Swallow Falls State Park is a Maryland state park located on the west bank of the Youghiogheny River 9 mi northwest of Oakland in Garrett County, Maryland, in the United States. The state park features Maryland's highest free-falling waterfall, the 53 ft Muddy Creek Falls, as well as smaller waterfalls on the Youghiogheny River and Tolivar Creek. The park is notable for its stand of old hemlock trees, some more than 300 years old, "the last stand of its kind in Maryland."

==History==
The park had its beginnings in 1906 with the donation by John and Robert Garrett of Baltimore of 1917 acres to be used as a state forest. The land now known as Garrett State Forest included the areas that became Swallow Falls and Herrington Manor state parks, both of which were developed in the 1930s by the Civilian Conservation Corps.

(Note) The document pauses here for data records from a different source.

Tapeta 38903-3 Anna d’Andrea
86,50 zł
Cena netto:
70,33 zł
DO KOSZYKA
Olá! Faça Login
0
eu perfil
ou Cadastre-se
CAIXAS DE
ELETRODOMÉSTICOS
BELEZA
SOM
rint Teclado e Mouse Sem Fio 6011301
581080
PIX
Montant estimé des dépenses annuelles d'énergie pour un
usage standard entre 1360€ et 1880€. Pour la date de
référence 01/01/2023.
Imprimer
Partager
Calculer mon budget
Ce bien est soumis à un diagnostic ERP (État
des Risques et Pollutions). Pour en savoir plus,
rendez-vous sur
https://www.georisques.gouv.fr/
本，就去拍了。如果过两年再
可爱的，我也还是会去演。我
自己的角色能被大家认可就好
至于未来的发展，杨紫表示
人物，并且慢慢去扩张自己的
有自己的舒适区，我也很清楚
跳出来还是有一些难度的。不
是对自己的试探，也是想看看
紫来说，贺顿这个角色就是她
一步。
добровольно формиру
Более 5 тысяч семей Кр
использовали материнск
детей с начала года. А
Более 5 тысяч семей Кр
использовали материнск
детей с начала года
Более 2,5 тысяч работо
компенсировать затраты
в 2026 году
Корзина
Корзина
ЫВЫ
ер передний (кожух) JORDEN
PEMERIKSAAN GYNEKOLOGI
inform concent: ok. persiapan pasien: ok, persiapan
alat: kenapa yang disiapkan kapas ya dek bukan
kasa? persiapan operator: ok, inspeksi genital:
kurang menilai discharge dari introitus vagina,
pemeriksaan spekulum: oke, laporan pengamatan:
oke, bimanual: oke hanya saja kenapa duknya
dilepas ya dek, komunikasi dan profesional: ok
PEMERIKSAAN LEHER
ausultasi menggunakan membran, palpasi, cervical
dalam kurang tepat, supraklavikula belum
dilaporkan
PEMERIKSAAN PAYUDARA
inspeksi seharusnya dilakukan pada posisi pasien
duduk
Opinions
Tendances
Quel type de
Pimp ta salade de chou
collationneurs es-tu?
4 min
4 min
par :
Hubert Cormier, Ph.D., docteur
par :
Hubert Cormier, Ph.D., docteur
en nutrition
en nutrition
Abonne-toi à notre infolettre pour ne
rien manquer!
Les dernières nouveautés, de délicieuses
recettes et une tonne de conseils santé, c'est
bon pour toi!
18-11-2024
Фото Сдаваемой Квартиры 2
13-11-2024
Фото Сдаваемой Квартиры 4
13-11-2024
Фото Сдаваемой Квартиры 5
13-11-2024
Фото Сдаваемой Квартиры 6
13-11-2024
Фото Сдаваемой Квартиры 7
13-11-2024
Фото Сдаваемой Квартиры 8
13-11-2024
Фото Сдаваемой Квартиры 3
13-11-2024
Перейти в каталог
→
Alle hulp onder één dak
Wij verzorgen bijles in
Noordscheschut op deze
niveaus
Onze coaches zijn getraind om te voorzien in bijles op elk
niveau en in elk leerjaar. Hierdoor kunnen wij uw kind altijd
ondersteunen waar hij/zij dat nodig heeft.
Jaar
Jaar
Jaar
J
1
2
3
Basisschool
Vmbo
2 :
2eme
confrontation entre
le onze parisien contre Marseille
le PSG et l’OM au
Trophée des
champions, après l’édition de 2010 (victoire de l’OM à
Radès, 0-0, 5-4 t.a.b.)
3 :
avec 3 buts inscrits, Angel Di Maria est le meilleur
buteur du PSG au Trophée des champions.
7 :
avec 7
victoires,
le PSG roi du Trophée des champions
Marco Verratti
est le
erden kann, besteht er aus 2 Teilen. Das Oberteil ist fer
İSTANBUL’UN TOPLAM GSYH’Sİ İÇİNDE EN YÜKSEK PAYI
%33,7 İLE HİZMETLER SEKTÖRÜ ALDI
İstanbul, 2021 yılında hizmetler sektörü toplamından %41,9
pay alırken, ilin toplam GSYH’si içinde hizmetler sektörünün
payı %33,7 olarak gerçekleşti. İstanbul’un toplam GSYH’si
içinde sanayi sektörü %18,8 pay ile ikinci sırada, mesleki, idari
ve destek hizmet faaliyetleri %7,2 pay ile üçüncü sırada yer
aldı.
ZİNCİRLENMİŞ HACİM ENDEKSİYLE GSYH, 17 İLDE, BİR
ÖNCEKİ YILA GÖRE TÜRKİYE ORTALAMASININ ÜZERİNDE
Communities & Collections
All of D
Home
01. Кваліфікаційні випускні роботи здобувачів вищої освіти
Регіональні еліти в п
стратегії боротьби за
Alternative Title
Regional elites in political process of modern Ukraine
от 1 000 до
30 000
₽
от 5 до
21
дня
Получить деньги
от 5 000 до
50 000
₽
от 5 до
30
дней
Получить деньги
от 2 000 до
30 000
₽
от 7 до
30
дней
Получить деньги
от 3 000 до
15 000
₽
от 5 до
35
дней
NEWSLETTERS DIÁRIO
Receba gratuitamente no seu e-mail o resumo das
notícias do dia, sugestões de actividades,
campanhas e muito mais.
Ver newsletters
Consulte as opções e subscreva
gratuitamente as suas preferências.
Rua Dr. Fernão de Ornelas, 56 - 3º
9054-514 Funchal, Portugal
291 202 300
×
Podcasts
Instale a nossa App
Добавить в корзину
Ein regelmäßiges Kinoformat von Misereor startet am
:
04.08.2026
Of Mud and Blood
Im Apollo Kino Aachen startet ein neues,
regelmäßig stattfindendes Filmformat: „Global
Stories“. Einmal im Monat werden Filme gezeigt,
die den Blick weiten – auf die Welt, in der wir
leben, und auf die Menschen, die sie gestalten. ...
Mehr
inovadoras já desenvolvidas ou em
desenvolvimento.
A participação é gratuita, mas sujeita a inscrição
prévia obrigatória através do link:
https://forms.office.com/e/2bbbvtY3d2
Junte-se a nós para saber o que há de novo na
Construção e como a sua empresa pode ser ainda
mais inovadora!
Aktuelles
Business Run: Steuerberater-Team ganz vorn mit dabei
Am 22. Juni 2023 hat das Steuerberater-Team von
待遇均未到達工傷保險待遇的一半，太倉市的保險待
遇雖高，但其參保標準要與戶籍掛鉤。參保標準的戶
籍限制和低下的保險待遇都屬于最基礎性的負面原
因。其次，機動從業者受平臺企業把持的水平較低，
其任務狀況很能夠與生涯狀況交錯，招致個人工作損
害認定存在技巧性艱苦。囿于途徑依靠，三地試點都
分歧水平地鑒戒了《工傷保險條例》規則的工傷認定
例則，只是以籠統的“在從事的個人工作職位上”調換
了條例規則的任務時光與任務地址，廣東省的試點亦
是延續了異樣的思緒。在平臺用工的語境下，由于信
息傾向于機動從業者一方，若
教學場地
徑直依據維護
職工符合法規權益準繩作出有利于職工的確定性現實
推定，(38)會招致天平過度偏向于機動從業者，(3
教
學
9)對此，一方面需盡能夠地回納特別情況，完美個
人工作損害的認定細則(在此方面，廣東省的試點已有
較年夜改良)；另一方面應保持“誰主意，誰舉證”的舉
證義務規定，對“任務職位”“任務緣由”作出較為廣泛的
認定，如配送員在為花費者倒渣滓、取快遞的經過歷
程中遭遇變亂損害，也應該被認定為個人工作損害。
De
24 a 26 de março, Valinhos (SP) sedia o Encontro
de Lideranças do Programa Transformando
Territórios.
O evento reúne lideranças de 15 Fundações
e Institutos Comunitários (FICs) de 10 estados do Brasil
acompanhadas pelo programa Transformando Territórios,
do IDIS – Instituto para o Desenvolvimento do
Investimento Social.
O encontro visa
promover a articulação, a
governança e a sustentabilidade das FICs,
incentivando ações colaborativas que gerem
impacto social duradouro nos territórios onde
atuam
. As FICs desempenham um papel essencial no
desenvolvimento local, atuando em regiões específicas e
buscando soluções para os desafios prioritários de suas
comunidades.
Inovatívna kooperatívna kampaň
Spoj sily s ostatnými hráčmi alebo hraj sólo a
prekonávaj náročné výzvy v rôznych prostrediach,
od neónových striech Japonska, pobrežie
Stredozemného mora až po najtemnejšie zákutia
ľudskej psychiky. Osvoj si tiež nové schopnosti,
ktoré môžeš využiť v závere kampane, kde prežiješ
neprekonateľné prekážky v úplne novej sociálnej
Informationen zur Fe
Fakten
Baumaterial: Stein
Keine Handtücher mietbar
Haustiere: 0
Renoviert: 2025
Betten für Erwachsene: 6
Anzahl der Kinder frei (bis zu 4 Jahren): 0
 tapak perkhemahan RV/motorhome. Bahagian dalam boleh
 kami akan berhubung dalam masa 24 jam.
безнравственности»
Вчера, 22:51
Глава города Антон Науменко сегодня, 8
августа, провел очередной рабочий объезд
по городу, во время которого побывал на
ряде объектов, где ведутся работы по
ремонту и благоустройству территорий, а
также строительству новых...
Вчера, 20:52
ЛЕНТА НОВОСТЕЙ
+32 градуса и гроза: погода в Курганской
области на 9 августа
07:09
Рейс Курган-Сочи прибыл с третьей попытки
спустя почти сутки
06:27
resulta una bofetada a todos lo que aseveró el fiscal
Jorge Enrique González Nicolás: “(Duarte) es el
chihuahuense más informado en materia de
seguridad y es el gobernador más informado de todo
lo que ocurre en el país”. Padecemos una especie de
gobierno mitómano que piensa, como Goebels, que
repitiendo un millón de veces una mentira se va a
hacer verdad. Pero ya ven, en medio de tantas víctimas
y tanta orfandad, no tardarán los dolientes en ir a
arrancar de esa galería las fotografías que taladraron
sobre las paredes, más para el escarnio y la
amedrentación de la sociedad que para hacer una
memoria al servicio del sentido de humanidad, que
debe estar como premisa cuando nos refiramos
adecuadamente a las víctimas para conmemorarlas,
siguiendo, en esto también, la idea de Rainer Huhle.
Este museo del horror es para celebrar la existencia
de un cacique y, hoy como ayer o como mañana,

Notable persons who have visited the area include Thomas Edison, Henry Ford, John Burroughs, and Harvey Firestone, who camped at Muddy Creek Falls in the summers of 1918 and 1921.

==Activities and amenities==
The park contains 65 campsites, a picnic area with a pavilion and playground, as well as a mile-long hiking trail through the old growth forest. A 5.5 mi trail for hiking and mountain biking connects the state park with Herrington Manor State Park.